The other employee, who also was EPA certified but did not supervise any of the lead cleanup work, signed dozens more of the papers, according to DOI.

DOI investigators retrieved the 163 work orders filed with false signatures between 2016 and 2018. In its report, DOI made a point of noting: “Given all the evidence of policy and practice at NYCHA’s lead unit, the true number is likely much higher.”

In some cases, the whistleblower told DOI, he “suspected that his signature had been forged on a number of these documents.”

A Private Warning

The report suggests at least one higher-up at NYCHA was aware of the scheme.

Mayor Bill de Blasio and NYCHA’s top management, including then-NYCHA Chairperson Shola Olatoye, have said they first learned in April 2016 that the authority had failed for years to perform required lead paint inspections. At the time, they did not notify the public or tenants about this.

That month Jay Krantz, a NYCHA employee who was then one of the authority’s top executives, wrote to a subordinate about the problem.

Krantz asked the supervisor if lead paint unit employees signing off on inspections had EPA certifications. The lower-level employee responded that in some cases, Lacono had signed off on inspections even though his temporary EPA certification had, once again, expired, according to DOI.

Krantz ordered the employee to “Please have the EPA notification changed to one of the other supervisors immediately,” the report said. Krantz was terminated by NYCHA in late 2017, shortly after a DOI report that first revealed NYCHA was falsely claiming it was meeting its lead paint remediation requirements.

In the next three years, NYCHA submitted 900 notifications to EPA falsely claiming that abatements had been supervised by EPA-certified staff, DOI found. Both the whistleblower and the other EPA-certified worker told DOI they were unaware they had been listed as the certified supervisor on all these jobs.

Abatement work continued without the supervision of an EPA-certified supervisor until June 2018, when the existence of DOI’s investigation surfaced in the press after then-Manhattan U.S. Attorney Geoffrey Berman announced the findings of his long-running probe into NYCHA malfeasance.

In an August 2018 letter sent shortly before de Blasio fired him, then-DOI Commissioner Mark Peters privately warned NYCHA to re-test hundreds of apartments that had received city lead paint law exemptions and to make sure that going forward, an EPA-certified supervisor would be personally involved in all further abatements.

DOI made the letter public Thursday.

At the time, NYCHA did not notify the public or tenants about the re-testing or Peters’ warning. On Thursday, Barbara Brancaccio, a NYCHA spokesperson, said that NYCHA took action in response to Peters’ letter.

A Promise of ‘Accountability’

In response to DOI’s report, NYCHA stated that all lead-paint abatement work is now assigned to an EPA-certified supervisor who is required to perform an on-site inspection before signing off on the work.

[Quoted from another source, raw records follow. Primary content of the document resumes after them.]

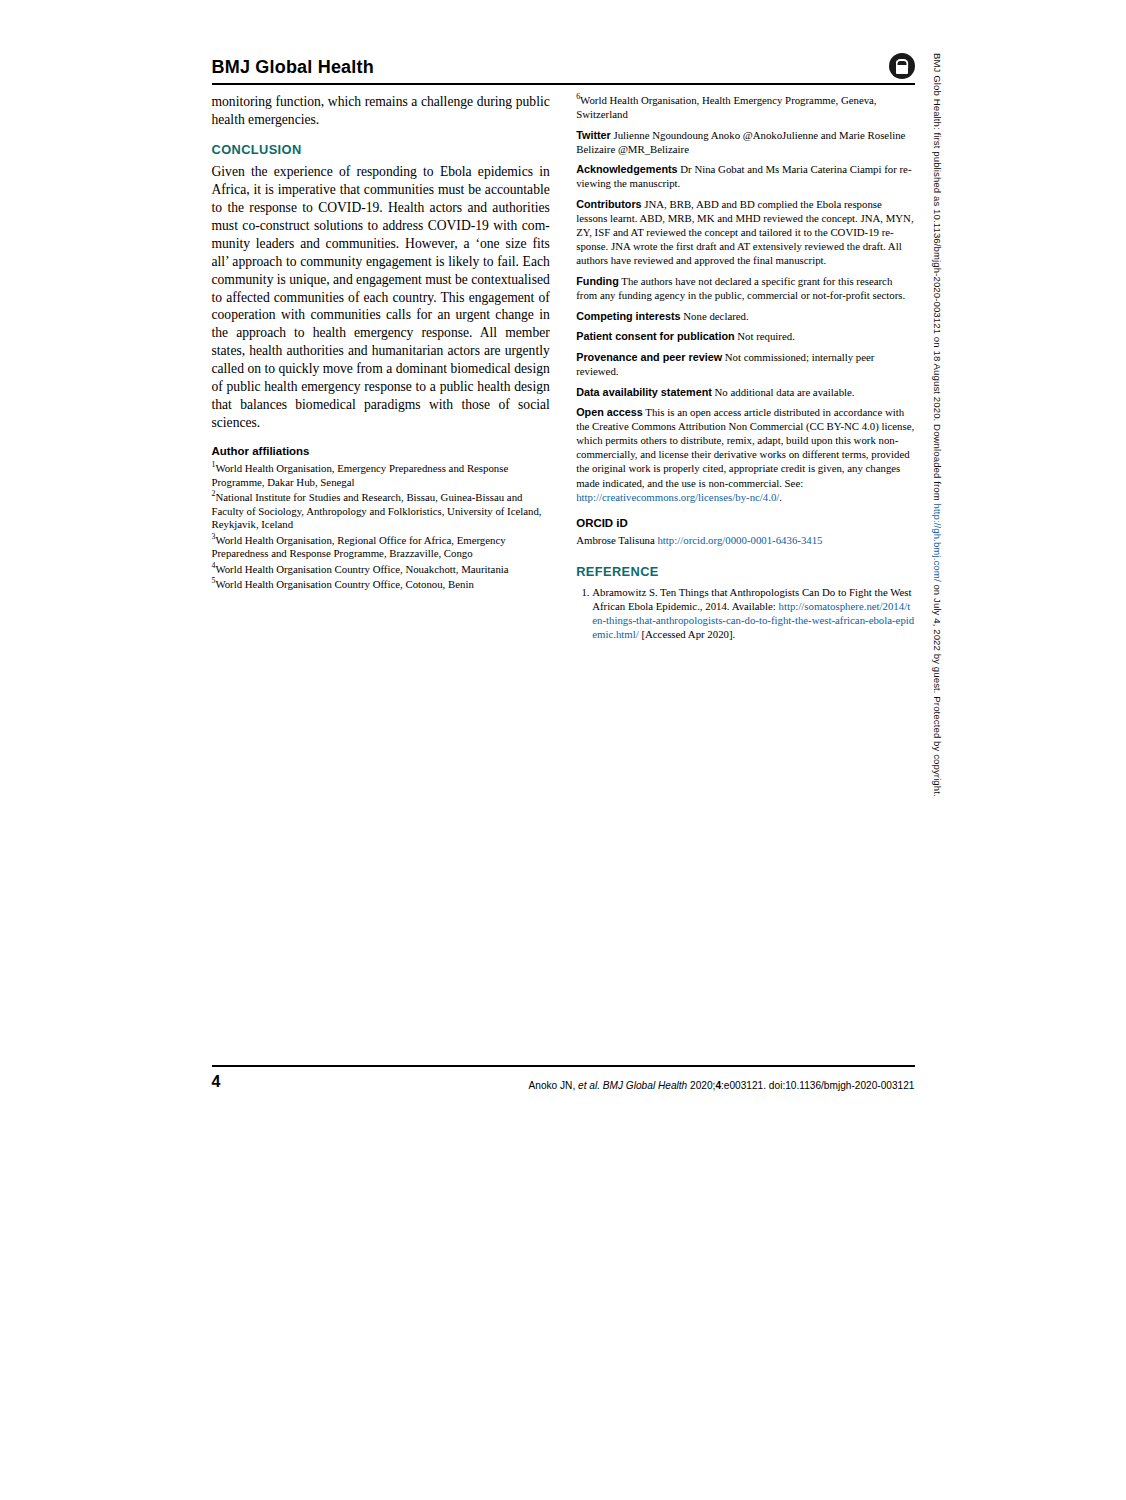BMJ Global Health
monitoring function, which remains a challenge during public health emergencies.
Conclusion
Given the experience of responding to Ebola epidemics in Africa, it is imperative that communities must be accountable to the response to COVID-19. Health actors and authorities must co-construct solutions to address COVID-19 with community leaders and communities. However, a ‘one size fits all’ approach to community engagement is likely to fail. Each community is unique, and engagement must be contextualised to affected communities of each country. This engagement of cooperation with communities calls for an urgent change in the approach to health emergency response. All member states, health authorities and humanitarian actors are urgently called on to quickly move from a dominant biomedical design of public health emergency response to a public health design that balances biomedical paradigms with those of social sciences.
Author affiliations
1World Health Organisation, Emergency Preparedness and Response Programme, Dakar Hub, Senegal
2National Institute for Studies and Research, Bissau, Guinea-Bissau and Faculty of Sociology, Anthropology and Folkloristics, University of Iceland, Reykjavik, Iceland
3World Health Organisation, Regional Office for Africa, Emergency Preparedness and Response Programme, Brazzaville, Congo
4World Health Organisation Country Office, Nouakchott, Mauritania
5World Health Organisation Country Office, Cotonou, Benin
6World Health Organisation, Health Emergency Programme, Geneva, Switzerland
Twitter Julienne Ngoundoung Anoko @AnokoJulienne and Marie Roseline Belizaire @MR_Belizaire
Acknowledgements Dr Nina Gobat and Ms Maria Caterina Ciampi for reviewing the manuscript.
Contributors JNA, BRB, ABD and BD complied the Ebola response lessons learnt. ABD, MRB, MK and MHD reviewed the concept. JNA, MYN, ZY, ISF and AT reviewed the concept and tailored it to the COVID-19 response. JNA wrote the first draft and AT extensively reviewed the draft. All authors have reviewed and approved the final manuscript.
Funding The authors have not declared a specific grant for this research from any funding agency in the public, commercial or not-for-profit sectors.
Competing interests None declared.
Patient consent for publication Not required.
Provenance and peer review Not commissioned; internally peer reviewed.
Data availability statement No additional data are available.
Open access This is an open access article distributed in accordance with the Creative Commons Attribution Non Commercial (CC BY-NC 4.0) license, which permits others to distribute, remix, adapt, build upon this work non-commercially, and license their derivative works on different terms, provided the original work is properly cited, appropriate credit is given, any changes made indicated, and the use is non-commercial. See: http://creativecommons.org/licenses/by-nc/4.0/.
ORCID iD
Ambrose Talisuna http://orcid.org/0000-0001-6436-3415
Reference
Abramowitz S. Ten Things that Anthropologists Can Do to Fight the West African Ebola Epidemic., 2014. Available: http://somatosphere.net/2014/ten-things-that-anthropologists-can-do-to-fight-the-west-african-ebola-epidemic.html/ [Accessed Apr 2020].
4
Anoko JN, et al. BMJ Global Health 2020;4:e003121. doi:10.1136/bmjgh-2020-003121
BMJ Glob Health: first published as 10.1136/bmjgh-2020-003121 on 18 August 2020. Downloaded from http://gh.bmj.com/ on July 4, 2022 by guest. Protected by copyright.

“NYCHA cooperated with this investigation and has made significant systemic changes to its lead abatement program,” Brancaccio said. “NYCHA continues to work with the federal monitor to establish the highest standards for its policies and programs, not only to fulfill the terms of the 2019 HUD Agreement and bring the authority into compliance but also to rebuild a culture of employee service and accountability; regain resident, employee, and public trust; and ensure this never happens again.”

The release of DOI’s report implied that the ongoing investigation by federal prosecutors is now over with no criminal charges brought.

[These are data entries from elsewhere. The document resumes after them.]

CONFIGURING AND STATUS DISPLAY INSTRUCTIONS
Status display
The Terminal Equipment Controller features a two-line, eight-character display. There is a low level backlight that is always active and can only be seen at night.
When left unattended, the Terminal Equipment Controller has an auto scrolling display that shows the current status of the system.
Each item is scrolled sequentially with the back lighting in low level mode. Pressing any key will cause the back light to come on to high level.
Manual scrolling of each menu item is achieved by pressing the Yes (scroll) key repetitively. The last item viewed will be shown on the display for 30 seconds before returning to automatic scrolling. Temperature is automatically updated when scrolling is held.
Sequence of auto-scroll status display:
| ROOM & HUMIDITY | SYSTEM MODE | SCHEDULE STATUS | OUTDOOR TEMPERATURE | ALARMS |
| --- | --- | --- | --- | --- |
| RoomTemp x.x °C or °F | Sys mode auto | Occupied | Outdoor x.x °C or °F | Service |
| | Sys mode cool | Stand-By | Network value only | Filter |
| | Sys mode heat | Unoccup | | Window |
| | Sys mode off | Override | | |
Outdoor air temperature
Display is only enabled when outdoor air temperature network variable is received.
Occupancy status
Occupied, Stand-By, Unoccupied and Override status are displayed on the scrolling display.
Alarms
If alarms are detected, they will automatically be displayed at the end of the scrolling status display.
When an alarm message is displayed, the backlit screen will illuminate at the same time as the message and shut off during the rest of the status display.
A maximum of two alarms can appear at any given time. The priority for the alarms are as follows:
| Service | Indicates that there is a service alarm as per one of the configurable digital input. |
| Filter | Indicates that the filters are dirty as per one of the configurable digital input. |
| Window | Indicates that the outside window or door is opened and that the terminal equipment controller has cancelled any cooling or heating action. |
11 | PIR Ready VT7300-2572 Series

The report notes that the DOI investigation was conducted with the Manhattan U.S. attorney, the EPA’s criminal investigation division and the U.S. Housing & Urban Development inspector general “to determine if criminal charges were appropriate.”

The report states that DOI “spent considerable time” working with the other law enforcement agencies and “awaited the conclusion of that process before issuing this report to address the findings of its investigation.”

On Thursday a spokesperson for the Manhattan U.S. Attorney did not respond to an inquiry from THE CITY about the status of that investigation.